EXTRACT:
====================

|Presidential spokesman, Femi Adesina|
Femi Adesina, the spokesperson for President Muhammadu Buhari, says the #EndSARS protest signifies mayhem, mass destruction and even cannibalism.
Adesina disclosed this in an article titled, ‘WARNING SHOTS FROM KIGALI’ which he shared on his official Facebook page on Thursday.
Nigerians had, in October 2020, protested against the now-disbanded special anti-robbery squad (SARS), a unit of the Nigeria Police Force.
Set up in the mid-1990s to combat armed robbery, SARS morphed into a force associated with harassment, extortion, human rights violations and extrajudicial killing of suspects.
Following additional pressure from human rights groups and local and global media, President Buhari dissolved SARS on October 11, 2020.
The protest, tagged #EndSARS, was later hijacked by hoodlums, leading to killings and destruction of public buildings.
According to Adesina, the protest was hijacked by opposition parties and separatists to destabilise Nigeria.
He said, “On the sidelines of the 26th edition of Commonwealth Heads of Government Meeting (CHOGM) holding in Kigali, Rwanda, President Muhammadu Buhari and his team Thursday morning visited the Kigali Genocide Memorial, which is one of the monuments in memory of about a million people that were killed in the 1994 pogrom.
“I had written before that if Nigeria dies, it is hatred that killed her. And our pastors would not be innocent. Nor the Imams, and everyone that trades in hateful language against government and other ethnic groups. Those things pile up continuously, till it boils over, and cascades on an entire country. The heinous crimes we see in the land today cannot be entirely divorced from hateful and incendiary speeches.
“The tour of the Genocide Memorial took the whole of one hour and five minutes. You start from a video account from survivors, who recounted the gory way in which fathers, mothers, siblings, children were slaughtered, and how they were lucky to be alive. Sad. Dolorous.

====================

PROMPT 1: Return every line of the listing on the new Gmail application word for word, omitting the picture.
The article and the listing that follows it come from unrelated sources.

====================

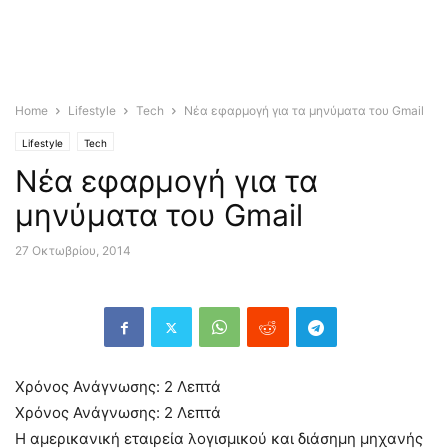
Home
Lifestyle
Tech
Νέα εφαρμογή για τα μηνύματα του Gmail
Lifestyle
Tech
Νέα εφαρμογή για τα
μηνύματα του Gmail
27 Οκτωβρίου, 2014
Χρόνος Ανάγνωσης:
2
Λεπτά
Χρόνος Ανάγνωσης:
2
Λεπτά
Η αμερικανική εταιρεία λογισμικού και διάσημη μηχανής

====================

PROMPT 2: Write the next part of the article on Femi Adesina's remarks about the #EndSARS protest, beginning after its final sentence.

OUTPUT 1:
Home
Lifestyle
Tech
Νέα εφαρμογή για τα μηνύματα του Gmail
Lifestyle
Tech
Νέα εφαρμογή για τα
μηνύματα του Gmail
27 Οκτωβρίου, 2014
Χρόνος Ανάγνωσης:
2
Λεπτά
Χρόνος Ανάγνωσης:
2
Λεπτά
Η αμερικανική εταιρεία λογισμικού και διάσημη μηχανής

OUTPUT 2:
“And then we moved to the burial place of the 250,000 victims. A pensive President Buhari lay a wreath there. Then to a pictorial excursion of the history of Rwanda. They had once been a happy, united people before colonial rule came. They had their monarchical system, and the fissures among them were not emphasized.
“The monarchy was abolished, the country suffered instability and the differences between the people became prominent. The Hutus began to see themselves as superior beings, a kind of Aryan supremacy as espoused by Adolf Hitler. There were killings in the 50s, 60s, 70s, till things first degenerated into a civil war, and genocide in 1994.
“Come and see skulls of the dead. In many hundreds. Bones that were exhumed and preserved. In many thousands. Pictures of the dead, adults and children, men and women, in their thousands. Clothes and personal effects of the slain. All kept for posterity to see. It was man’s inhumanity to man at its worst, result of hatred, malice, evil hearts, ill will.
“Let us carry those bishops and pastors who spew hatred from the pulpit, and bring them to the genocide museum. And the imams too. Maybe they will ‘lend themselves some brain.’ And the TV and radio hosts, who make snide, hateful remarks, and allow their guests to do the same. That was the same road Rwanda trod, and genocide was unleashed on the land.
“The media is said to have played a huge role in the genocide, lending itself to being used to denigrate the Tutsis. Till things boiled over. One Hassan Ngeze is on record to have written in a newspaper he owned and edited, about the Tutsis: “Let whatever is smouldering erupt.”
“Permit me to recall some of the things I said in an earlier piece, with the title, If Nigeria dies, hatred killed her:
“What a week it has been for our own dear native land! Just at the beginning of the month, as the country turned 60 as an independent entity, President Muhammadu Buhari had charged us to “begin sincere process of national healing, eliminate old and outworn perceptions that are always put to test in the lie they are.”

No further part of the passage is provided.